━━━━━ Belge Bölümü ━━━━━

Çay-Sultandağı Ticaret Odası Başkanı Salih Kaygısız, bölge olarak Allah vergisi güzelliklere sahip olduklarını belirtti. Dünyanın en güzel meyvelerinin Çay-Sultandağı çiftçileri tarafından üretildiğini söyleyen Kaygısız; “Ne yazık ki üretim için verilen emeğin karşılığı alınamıyor. Bu toplantıyı düzenlediği için başta Sultandağı MYO Müdürü Kemal Karayormuk ve Sultandağı İlçe Gıda Tarım ve Hayvancılık Müdürü Halil İbrahim Önder’e teşekkür ediyorum. İnşallah bu imkânlar devam edecek. Bunun için arkadaşlarla birlikte çok emek verdik. İnşallah bu emeklerin karşılığı alınacak. Çünkü Türkiye’de ki kirazın yaklaşık yüzde 25 ile 30’luk oranını sizler üretiyorsunuz. İnşallah bu sene üreticinin malını Çin’e sevk etmek nasip olur. Problemlerden bir tanesi yüz dönümlük arazi şartıdır. Yüz dönüm araziye sahip beş kişi çıkar mı bilemiyorum. Dekar oran şartı kaldırılmalı. Bilindiği üzere dünya da Akdeniz Meyve Sineği olmayan bir bölgede yaşıyoruz. Bu bizim artımız. Çin’in istediği de Akdeniz Sineği olmayan bir bölgeden kiraz almak istiyor. Bir de 16 günlük bekleme süresi var. Bu bekleme süresinin bakanlık yardımıyla kaldırılmasını istiyoruz. Yıllardan beri uğraştığımız Gümrük Laboratuarı kurulmasında son aşamaya gelindi. Bu konuda emek veren Sultandağı Belediye Başkanı Osman Acar’a, TOSYÖV Genel Başkan Başdanışmanı İhsan Beşer’e çok teşekkür ediyorum. Bizlere bu konuda yardım eden siyasilere, Sayın Bakanımıza, Milletvekillerimize, Valimiz Aziz Yıldırım’a da ayrı ayrı teşekkür ediyorum. ” ifadelerine yer verdi.

━━━━━ Kaynak Veriler ━━━━━

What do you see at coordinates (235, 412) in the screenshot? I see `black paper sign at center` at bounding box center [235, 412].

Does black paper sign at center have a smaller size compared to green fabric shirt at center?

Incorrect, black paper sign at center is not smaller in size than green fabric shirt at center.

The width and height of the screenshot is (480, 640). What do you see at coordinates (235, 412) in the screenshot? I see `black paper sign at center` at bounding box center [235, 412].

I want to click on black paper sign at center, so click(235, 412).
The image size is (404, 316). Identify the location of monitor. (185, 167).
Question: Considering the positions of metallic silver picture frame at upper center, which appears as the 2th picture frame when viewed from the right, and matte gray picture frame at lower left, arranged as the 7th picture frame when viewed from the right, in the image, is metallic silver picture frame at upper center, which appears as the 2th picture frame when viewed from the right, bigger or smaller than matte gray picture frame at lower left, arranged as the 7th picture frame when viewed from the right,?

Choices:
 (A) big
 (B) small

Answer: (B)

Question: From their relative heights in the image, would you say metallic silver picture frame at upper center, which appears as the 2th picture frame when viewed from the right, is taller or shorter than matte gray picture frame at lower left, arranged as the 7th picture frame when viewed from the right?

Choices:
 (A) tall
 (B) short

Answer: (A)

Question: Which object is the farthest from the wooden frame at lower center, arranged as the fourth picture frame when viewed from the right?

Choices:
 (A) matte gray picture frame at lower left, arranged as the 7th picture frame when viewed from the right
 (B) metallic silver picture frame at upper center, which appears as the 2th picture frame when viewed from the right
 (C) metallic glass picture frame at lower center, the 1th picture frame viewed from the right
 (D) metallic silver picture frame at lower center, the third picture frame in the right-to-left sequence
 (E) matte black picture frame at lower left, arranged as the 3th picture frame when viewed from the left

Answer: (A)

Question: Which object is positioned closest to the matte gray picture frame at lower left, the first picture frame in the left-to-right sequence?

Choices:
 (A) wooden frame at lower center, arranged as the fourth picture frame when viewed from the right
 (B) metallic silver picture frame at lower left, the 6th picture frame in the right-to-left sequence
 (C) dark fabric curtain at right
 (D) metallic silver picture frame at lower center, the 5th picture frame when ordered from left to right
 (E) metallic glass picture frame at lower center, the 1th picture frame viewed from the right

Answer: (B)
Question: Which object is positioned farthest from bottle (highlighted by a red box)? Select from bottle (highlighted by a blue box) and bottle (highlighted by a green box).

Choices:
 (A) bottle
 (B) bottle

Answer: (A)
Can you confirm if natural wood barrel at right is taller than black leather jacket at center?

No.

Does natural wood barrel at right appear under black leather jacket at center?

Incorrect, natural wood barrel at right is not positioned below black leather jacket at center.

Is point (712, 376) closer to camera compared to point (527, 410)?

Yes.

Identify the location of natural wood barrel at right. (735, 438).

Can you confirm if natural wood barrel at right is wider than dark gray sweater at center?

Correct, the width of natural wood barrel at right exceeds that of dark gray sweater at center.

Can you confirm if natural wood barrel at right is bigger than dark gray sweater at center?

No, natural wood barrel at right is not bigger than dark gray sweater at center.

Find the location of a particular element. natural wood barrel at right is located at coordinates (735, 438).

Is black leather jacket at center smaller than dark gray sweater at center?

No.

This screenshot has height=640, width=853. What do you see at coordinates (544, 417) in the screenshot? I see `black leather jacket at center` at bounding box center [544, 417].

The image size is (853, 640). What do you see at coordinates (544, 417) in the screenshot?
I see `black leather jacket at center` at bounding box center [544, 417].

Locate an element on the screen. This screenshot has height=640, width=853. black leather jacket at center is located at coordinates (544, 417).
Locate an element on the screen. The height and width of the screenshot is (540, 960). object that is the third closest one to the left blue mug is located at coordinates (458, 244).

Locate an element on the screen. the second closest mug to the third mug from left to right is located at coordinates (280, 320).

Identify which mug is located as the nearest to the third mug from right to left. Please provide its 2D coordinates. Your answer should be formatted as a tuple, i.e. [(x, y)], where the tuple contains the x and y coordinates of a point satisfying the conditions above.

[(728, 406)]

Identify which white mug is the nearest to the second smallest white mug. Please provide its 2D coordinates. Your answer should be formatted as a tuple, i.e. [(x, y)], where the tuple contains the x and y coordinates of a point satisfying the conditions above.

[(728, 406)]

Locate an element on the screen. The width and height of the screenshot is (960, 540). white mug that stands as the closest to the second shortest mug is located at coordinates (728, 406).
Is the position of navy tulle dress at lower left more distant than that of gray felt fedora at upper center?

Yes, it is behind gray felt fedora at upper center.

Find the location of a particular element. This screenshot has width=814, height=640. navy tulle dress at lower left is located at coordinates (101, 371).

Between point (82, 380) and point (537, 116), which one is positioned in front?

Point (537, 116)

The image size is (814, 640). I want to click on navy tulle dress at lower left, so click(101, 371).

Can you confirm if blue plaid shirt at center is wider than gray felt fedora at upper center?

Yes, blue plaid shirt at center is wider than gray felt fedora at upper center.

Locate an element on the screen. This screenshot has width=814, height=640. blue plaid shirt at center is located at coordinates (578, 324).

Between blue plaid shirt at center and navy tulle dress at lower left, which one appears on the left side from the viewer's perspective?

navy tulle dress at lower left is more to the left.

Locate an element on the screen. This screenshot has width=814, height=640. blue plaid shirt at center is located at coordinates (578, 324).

━━━━━

Alıştırma Yönergesi —
Aşağıdaki üç ifadenin belge bölümüyle uyuşup uyuşmadığını belirtin. Her biri için evet ya da hayır deyin ve kararı belirleyen sözleri belge bölümünden olduğu gibi alıntılayın.
(a) Kaygısız, Türkiye'deki kirazın yaklaşık yüzde 25 ile 30'unun bölge üreticileri tarafından üretildiğini söylüyor.
(b) Kaygısız, 16 günlük bekleme süresinin uzatılmasını istiyor.
(c) Gümrük Laboratuvarı'nın kurulması tamamlanmıştır.

Yazılı Çözüm —
(a) Evet: "Türkiye’de ki kirazın yaklaşık yüzde 25 ile 30’luk oranını sizler üretiyorsunuz."
(b) Hayır: "Bu bekleme süresinin bakanlık yardımıyla kaldırılmasını istiyoruz."
(c) Hayır: "Yıllardan beri uğraştığımız Gümrük Laboratuarı kurulmasında son aşamaya gelindi."